Even though Taratec did little Y2K work, by 1999, Mr. Kolb employed 100 and was looking at record revenue of
$17 million. He told his partners to prepare for a public offering in 2000. He was proud that a business launched
from his living-room coffee table in 1984 had reached this grand juncture.
But in the first quarter of 2000, new business evaporated. The stock market tanked. Y2K was a nonevent. "We
didn’t realize how much of our 1999 revenue was driven by Y2K budgets," he says. For the first time ever,
annual revenue fell.
THE SOLUTION: The surprising setback forced him to reassess. Mr. Kolb assembled an outside board of
directors for advice. He brought in venture capital for the first time, selling a minority stake for $5 million. He
concluded that his management team lacked the experience to build the business and hired a new team.

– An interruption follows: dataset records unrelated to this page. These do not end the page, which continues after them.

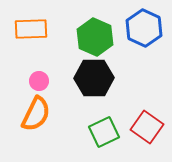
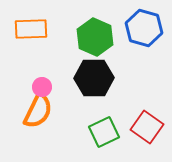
blue hexagon: rotated 9 degrees counterclockwise
pink circle: moved 3 px right, 6 px down
orange semicircle: moved 2 px right, 3 px up
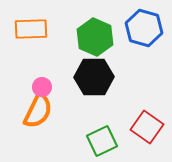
black hexagon: moved 1 px up
green square: moved 2 px left, 9 px down
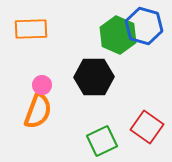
blue hexagon: moved 2 px up
green hexagon: moved 23 px right, 2 px up
pink circle: moved 2 px up
orange semicircle: rotated 6 degrees counterclockwise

With new managers came a new focus. They decided to abandon some existing consulting work to focus on
Food and Drug Administration regulations that affect electronic record-keeping for drug companies. Mr. Kolb
redeployed a team of 25 software testers to became experts in the regulation known in the industry as "Part
11," which requires electronic records used in drug-lab research to have the same security and integrity as
old-fashioned lab notebooks on paper. For the first time, the firm began selling a software product in addition to
its consulting services, committing new resources to a sales team.
As the Taratec team talked to clients about the issue, Mr. Kolb said, "No one was in compliance." He believes
that Part 11 is a $10 billion problem. It’s a big electronic mess that requires software experts, a sort of Y2K
problem for the drug industry.
So far, so good. In 2001 Taratec revenue grew 65% to $24 million.
THE LESSON: Even as he bets his company on Part 11, Mr. Kolb says that he learned from his ride on the
Y2K wave. Part 11 work will have a shelf life of just a few years. He and his new management team now
commit at least a day a month to look ahead to the next opportunity.